The extra space usage is constant because only a few tracking variables are maintained. The result list is not counted toward auxiliary space complexity because it is required for the output.
Test Cases
sol = Solution()
# Provided examples
assert sol.largeGroupPositions("abbxxxxzzy") == [[3, 6]] # one large group
assert sol.largeGroupPositions("abc") == [] # no large groups
assert sol.largeGroupPositions("abcdddeeeeaabbbcd") == [[3, 5], [6, 9], [12, 14]] # multiple groups
# Boundary cases
assert sol.largeGroupPositions("a") == [] # single character
assert sol.largeGroupPositions("aa") == [] # group smaller than 3
assert sol.largeGroupPositions("aaa") == [[0, 2]] # exact size 3
# Entire string is one large group
assert sol.largeGroupPositions("aaaaa") == [[0, 4]] # whole string
# Large group at beginning
assert sol.largeGroupPositions("aaab") == [[0, 2]] # prefix group
# Large group at end
assert sol.largeGroupPositions("baaa") == [[1, 3]] # suffix group
# Multiple adjacent groups
assert sol.largeGroupPositions("aaabbbccc") == [[0, 2], [3, 5], [6, 8]] # several groups
# Mixed group sizes
assert sol.largeGroupPositions("aabbbccdddd") == [[2, 4], [7, 10]] # mixed valid and invalid groups
# No repeated characters
assert sol.largeGroupPositions("abcdef") == [] # all single-character groups
| Test | Why |
|---|---|
"abbxxxxzzy" |
Validates a single large group |
"abc" |
Ensures no false positives |
"abcdddeeeeaabbbcd" |
Tests multiple large groups |
"a" |
Smallest input size |
"aa" |
Group size below threshold |
"aaa" |
Exact threshold case |
"aaaaa" |
Entire string is one group |
"aaab" |
Large group at start |
"baaa" |
Large group at end |
"aaabbbccc" |
Consecutive large groups |
"aabbbccdddd" |
Mixed group sizes |
"abcdef" |
No repeated characters |
Edge Cases
Entire String Is One Large Group
A common source of bugs occurs when the entire string contains the same character, such as "aaaaa". Since no character change ever occurs, a naive implementation might forget to process the final group.

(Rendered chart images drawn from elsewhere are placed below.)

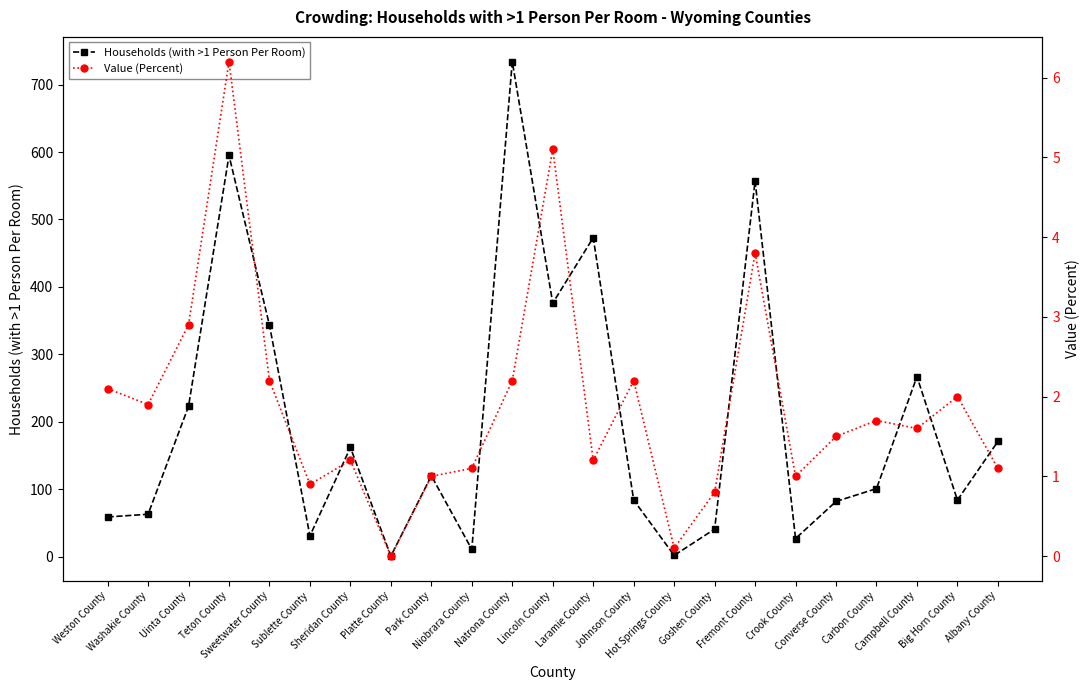

Which series has the widest spread of values?

Households (with >1 Person Per Room)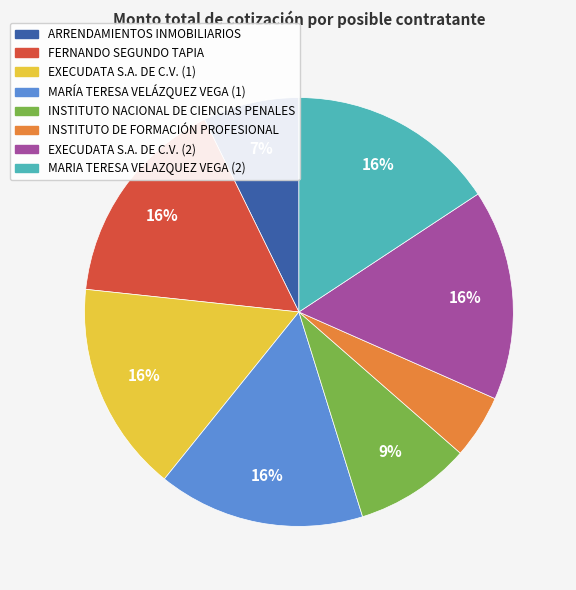

What is the smallest slice in the pie chart?

INSTITUTO DE FORMACIÓN PROFESIONAL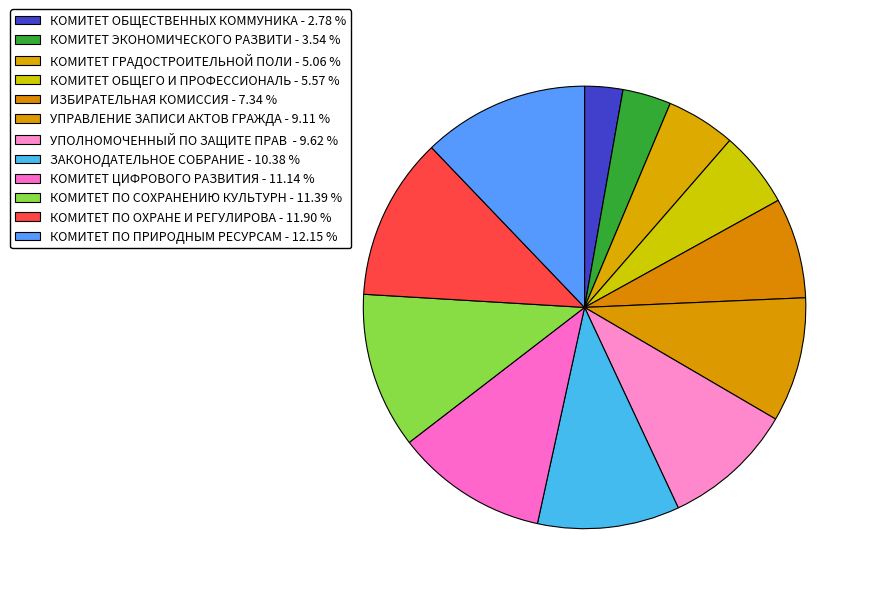

Count the number of slices in the pie.

12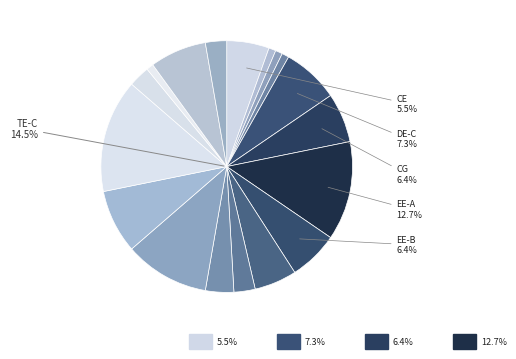

Which category has the smallest portion of the pie?

DE-B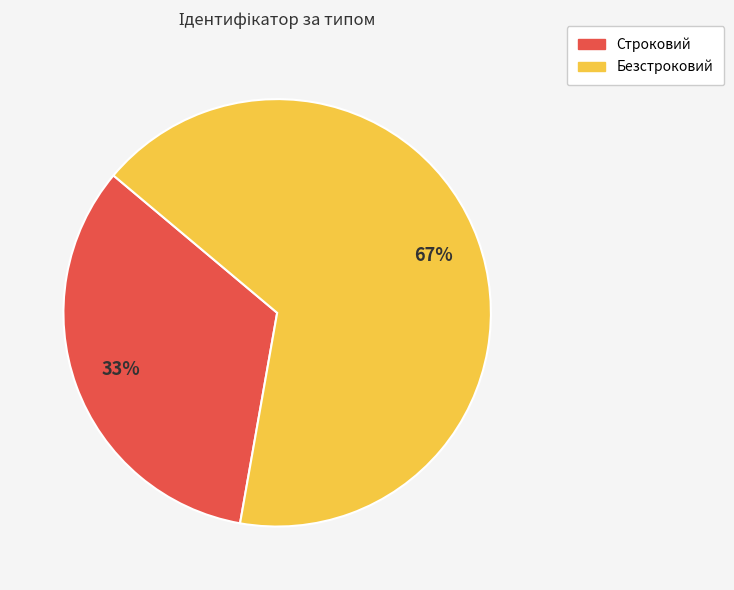

Is it true that Строковий is 44% of the pie?

False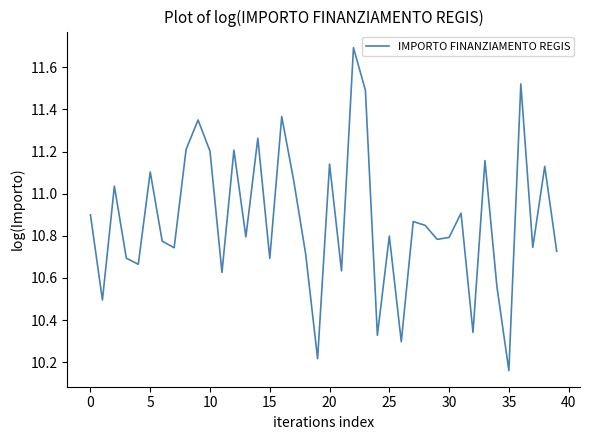

What is the difference between the maximum and minimum values?

1.5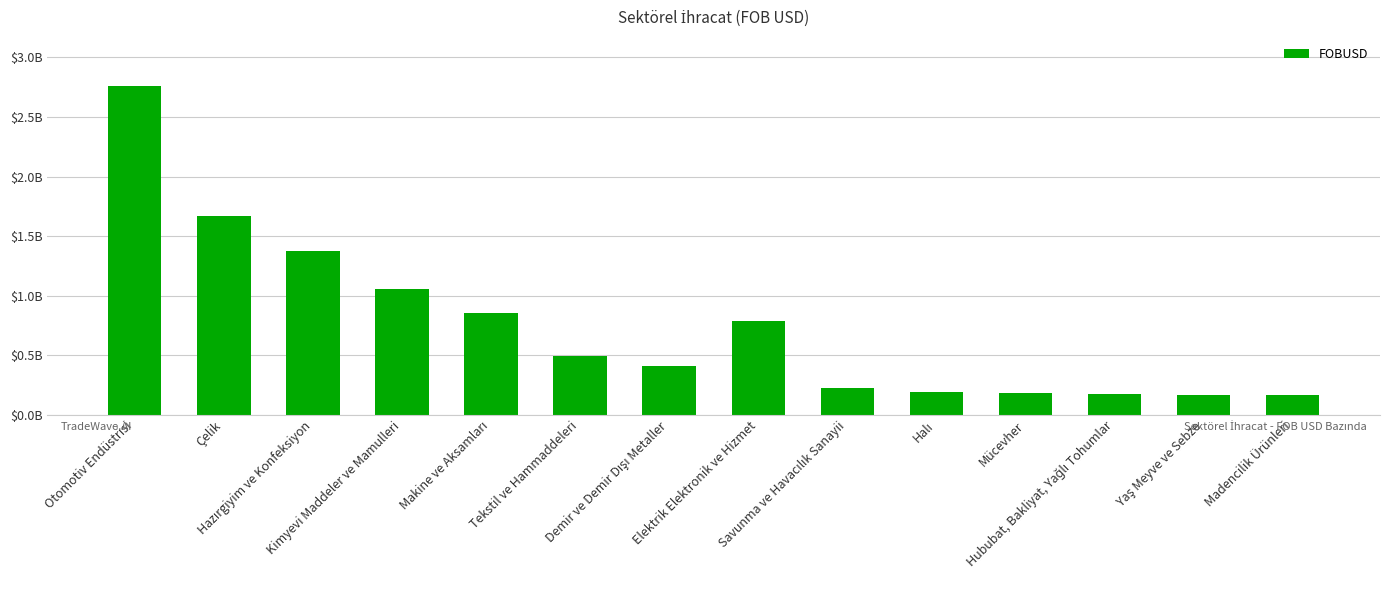

Approximately how many times larger is the value at Mücevher compared to Hazırgiyim ve Konfeksiyon?

0.1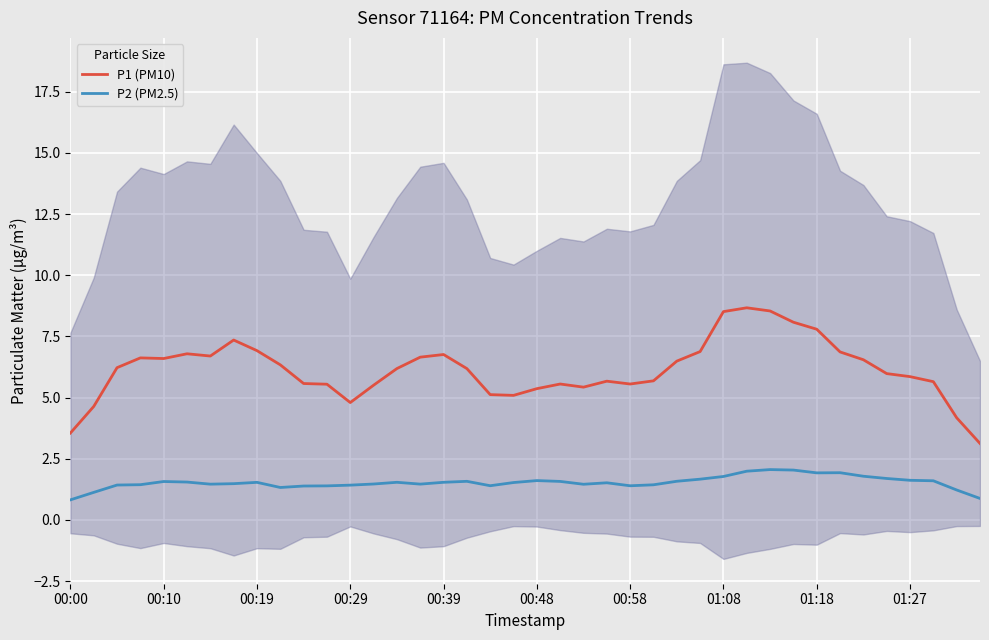

How many series are shown in this chart?

2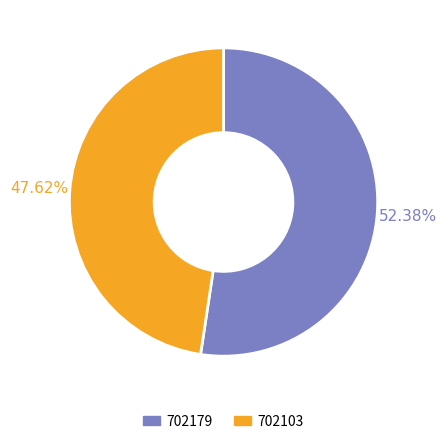

Do 702103 and 702179 together represent more than half of the pie?

Yes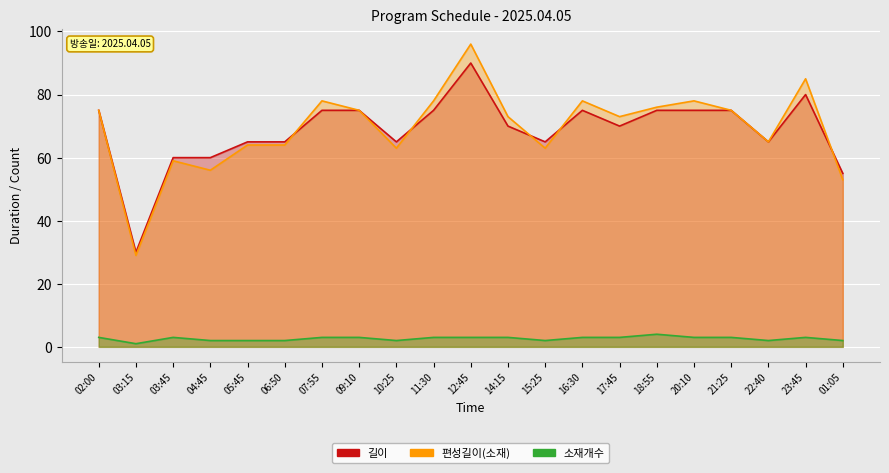

True or false: 소재개수 and 길이 cross at least once.

False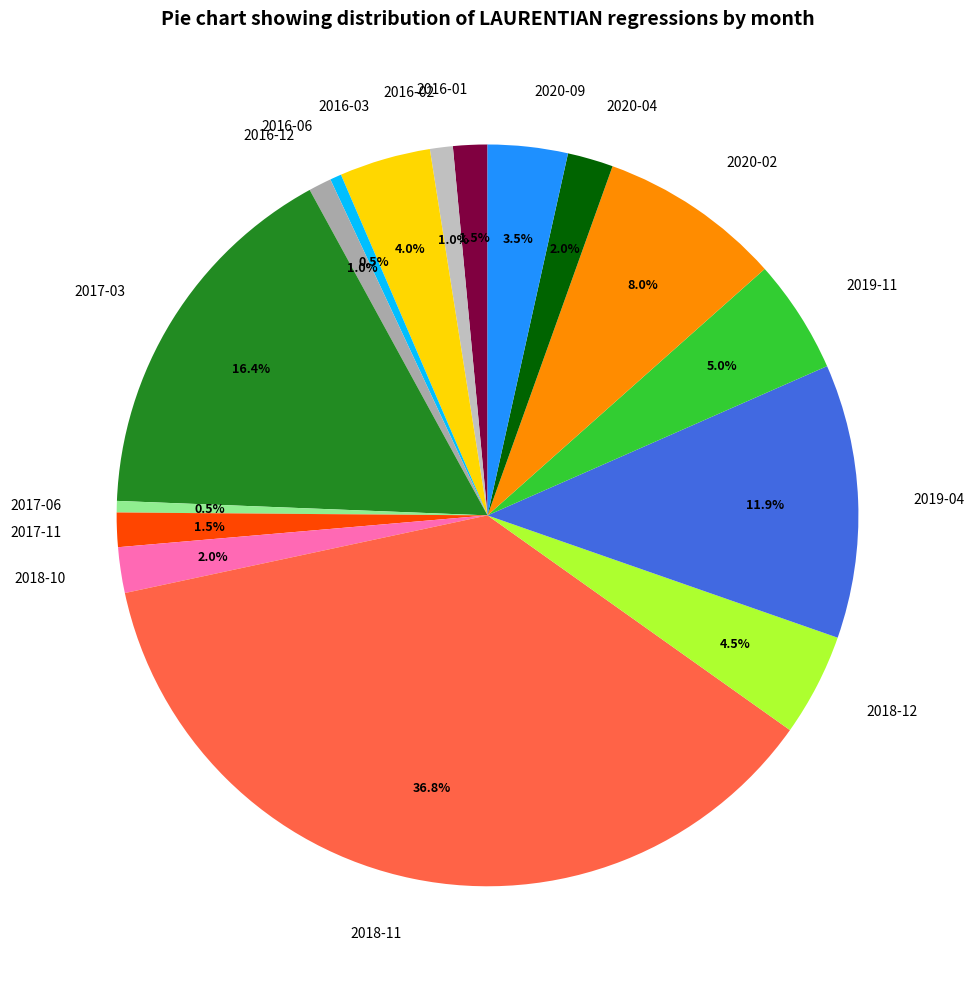

To the nearest percent, what is the difference between the 2016-06 and 2016-01 slice percentages?

1%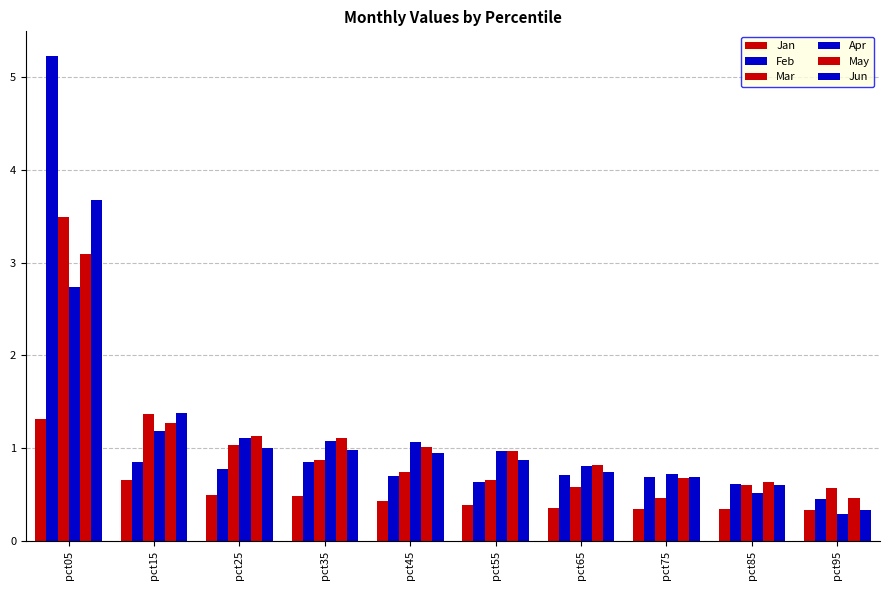

How many series are shown in this chart?

6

This implementation handles that correctly with an explicit post-loop check, producing [[0,4]].
Large Group at the End of the String
Cases like "baaa" are tricky because the last group does not naturally terminate through a character change. Without a final check, the group "aaa" could be missed entirely. The implementation explicitly evaluates the final segment after traversal to avoid this issue.
No Large Groups Exist
Inputs such as "abc" contain only groups of size 1. A careless implementation might accidentally include intervals due to incorrect comparison logic or off-by-one mistakes. This implementation only appends intervals when the group size is at least 3, ensuring an empty list is returned correctly.
Groups Exactly at the Threshold
A group of exactly length 3, such as "aaa", must count as large. Off-by-one errors often occur when using > instead of >=. This implementation explicitly checks >= 3, ensuring threshold cases are handled properly.